▶ Task: Copy every item below line for line, with no change to any character.

▶ Source records:
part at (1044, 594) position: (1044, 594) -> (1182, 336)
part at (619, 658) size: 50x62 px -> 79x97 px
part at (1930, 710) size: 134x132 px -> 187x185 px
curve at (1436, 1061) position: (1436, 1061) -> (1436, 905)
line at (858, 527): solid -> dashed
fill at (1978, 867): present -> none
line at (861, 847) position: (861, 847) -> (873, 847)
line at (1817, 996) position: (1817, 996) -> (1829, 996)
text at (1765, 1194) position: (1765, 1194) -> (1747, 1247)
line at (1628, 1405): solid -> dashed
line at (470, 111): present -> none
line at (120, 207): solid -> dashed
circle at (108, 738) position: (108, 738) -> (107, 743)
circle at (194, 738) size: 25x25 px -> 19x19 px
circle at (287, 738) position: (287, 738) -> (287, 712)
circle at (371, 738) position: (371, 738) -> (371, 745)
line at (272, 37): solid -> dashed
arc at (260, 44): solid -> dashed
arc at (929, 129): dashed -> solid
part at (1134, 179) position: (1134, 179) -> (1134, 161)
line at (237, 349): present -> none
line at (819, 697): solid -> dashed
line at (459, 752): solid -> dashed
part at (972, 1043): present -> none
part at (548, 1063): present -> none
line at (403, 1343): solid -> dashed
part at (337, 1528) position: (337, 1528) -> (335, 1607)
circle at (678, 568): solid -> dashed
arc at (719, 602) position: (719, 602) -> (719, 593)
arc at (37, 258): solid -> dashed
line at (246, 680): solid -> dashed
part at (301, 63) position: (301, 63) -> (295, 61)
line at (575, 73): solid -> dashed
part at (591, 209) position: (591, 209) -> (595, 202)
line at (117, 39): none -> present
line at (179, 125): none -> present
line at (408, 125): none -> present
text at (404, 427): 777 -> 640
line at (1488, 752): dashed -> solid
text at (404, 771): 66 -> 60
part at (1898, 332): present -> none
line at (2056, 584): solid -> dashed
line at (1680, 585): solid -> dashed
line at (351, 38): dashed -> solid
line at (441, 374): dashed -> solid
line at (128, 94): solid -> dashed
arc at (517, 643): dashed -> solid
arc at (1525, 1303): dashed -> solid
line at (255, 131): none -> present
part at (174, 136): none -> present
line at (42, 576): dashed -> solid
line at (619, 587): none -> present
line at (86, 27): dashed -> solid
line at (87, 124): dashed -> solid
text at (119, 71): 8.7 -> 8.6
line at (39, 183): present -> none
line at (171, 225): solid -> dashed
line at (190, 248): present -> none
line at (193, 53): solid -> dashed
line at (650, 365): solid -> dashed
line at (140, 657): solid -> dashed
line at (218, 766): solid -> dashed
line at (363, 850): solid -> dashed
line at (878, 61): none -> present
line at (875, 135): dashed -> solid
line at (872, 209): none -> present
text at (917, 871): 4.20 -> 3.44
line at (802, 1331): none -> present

▶ Expected answer:
part at (1044, 594) position: (1044, 594) -> (1182, 336)
part at (619, 658) size: 50x62 px -> 79x97 px
part at (1930, 710) size: 134x132 px -> 187x185 px
curve at (1436, 1061) position: (1436, 1061) -> (1436, 905)
line at (858, 527): solid -> dashed
fill at (1978, 867): present -> none
line at (861, 847) position: (861, 847) -> (873, 847)
line at (1817, 996) position: (1817, 996) -> (1829, 996)
text at (1765, 1194) position: (1765, 1194) -> (1747, 1247)
line at (1628, 1405): solid -> dashed
line at (470, 111): present -> none
line at (120, 207): solid -> dashed
circle at (108, 738) position: (108, 738) -> (107, 743)
circle at (194, 738) size: 25x25 px -> 19x19 px
circle at (287, 738) position: (287, 738) -> (287, 712)
circle at (371, 738) position: (371, 738) -> (371, 745)
line at (272, 37): solid -> dashed
arc at (260, 44): solid -> dashed
arc at (929, 129): dashed -> solid
part at (1134, 179) position: (1134, 179) -> (1134, 161)
line at (237, 349): present -> none
line at (819, 697): solid -> dashed
line at (459, 752): solid -> dashed
part at (972, 1043): present -> none
part at (548, 1063): present -> none
line at (403, 1343): solid -> dashed
part at (337, 1528) position: (337, 1528) -> (335, 1607)
circle at (678, 568): solid -> dashed
arc at (719, 602) position: (719, 602) -> (719, 593)
arc at (37, 258): solid -> dashed
line at (246, 680): solid -> dashed
part at (301, 63) position: (301, 63) -> (295, 61)
line at (575, 73): solid -> dashed
part at (591, 209) position: (591, 209) -> (595, 202)
line at (117, 39): none -> present
line at (179, 125): none -> present
line at (408, 125): none -> present
text at (404, 427): 777 -> 640
line at (1488, 752): dashed -> solid
text at (404, 771): 66 -> 60
part at (1898, 332): present -> none
line at (2056, 584): solid -> dashed
line at (1680, 585): solid -> dashed
line at (351, 38): dashed -> solid
line at (441, 374): dashed -> solid
line at (128, 94): solid -> dashed
arc at (517, 643): dashed -> solid
arc at (1525, 1303): dashed -> solid
line at (255, 131): none -> present
part at (174, 136): none -> present
line at (42, 576): dashed -> solid
line at (619, 587): none -> present
line at (86, 27): dashed -> solid
line at (87, 124): dashed -> solid
text at (119, 71): 8.7 -> 8.6
line at (39, 183): present -> none
line at (171, 225): solid -> dashed
line at (190, 248): present -> none
line at (193, 53): solid -> dashed
line at (650, 365): solid -> dashed
line at (140, 657): solid -> dashed
line at (218, 766): solid -> dashed
line at (363, 850): solid -> dashed
line at (878, 61): none -> present
line at (875, 135): dashed -> solid
line at (872, 209): none -> present
text at (917, 871): 4.20 -> 3.44
line at (802, 1331): none -> present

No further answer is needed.